*** Excerpted text ***
The family who became French citizens - Credit: Supplied

The ex-pat family who have taken the ultimate step, but becoming French citizens hasn’t been easy, admits Howard Johnson.

I came face to face with the man trying to wreck my life – the man who ultimately made me want to become French – on May 16 this year. I know the date because it was the day Leicester City had their bus parade to celebrate winning the Premier League. Ladbrokes had offered odds of 5,000/1 against it happening at the start of the football season. I thought the chances of Britain leaving the EU were roughly the same.

Boris Johnson was travelling second class on a train out of London St Pancras. I don’t know where he was going, because I got off before him. But in the 54 minutes we were sat in the same carriage I got a chance to ‘people watch’ the man who was loudly leading Britain’s Brexit campaign.

Even in real life, Johnson’s dishevelled public schoolboy shtick seemed so far removed from Britain’s beating heart that it felt impossible he could ever persuade an entire nation to vote ‘out’. But deep inside I must have been afraid he’d pull it off. Because towards the end of 2015 my wife Louise and I had made a pre-emptive strike. We’d decided to become French nationals.

The reasons didn’t feel at all clear-cut at the time. But with hindsight I know it was fear FOB (Fear of Brexit) that pushed us into it. After all, we’d already been in the south west of France for 11 years, had kids who’d grown up here, were integrated into the local community, had almost exclusively French friends. We’re here for the long haul. Yet while we’d had the right to apply for French nationality after just five years, somehow we’d just never got round to it.
*** Information provided ***
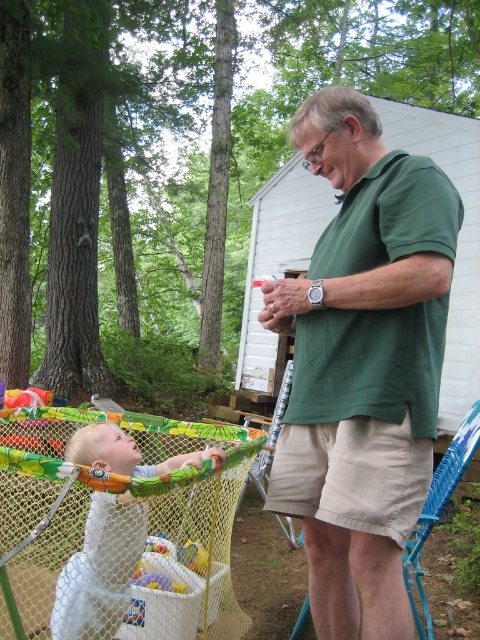
You are a parent trying to choose between two items to place in the baby playpen. You have a green cotton shirt at center and a white mesh baby at center. Which item is bigger in size?

The green cotton shirt at center is larger in size compared to the white mesh baby at center.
***
■ **Goal**
According to the article on becoming French citizens, how many years had the family already lived in the south west of France? The data above was drawn from a separate source.

■ **Task answer**
11 years.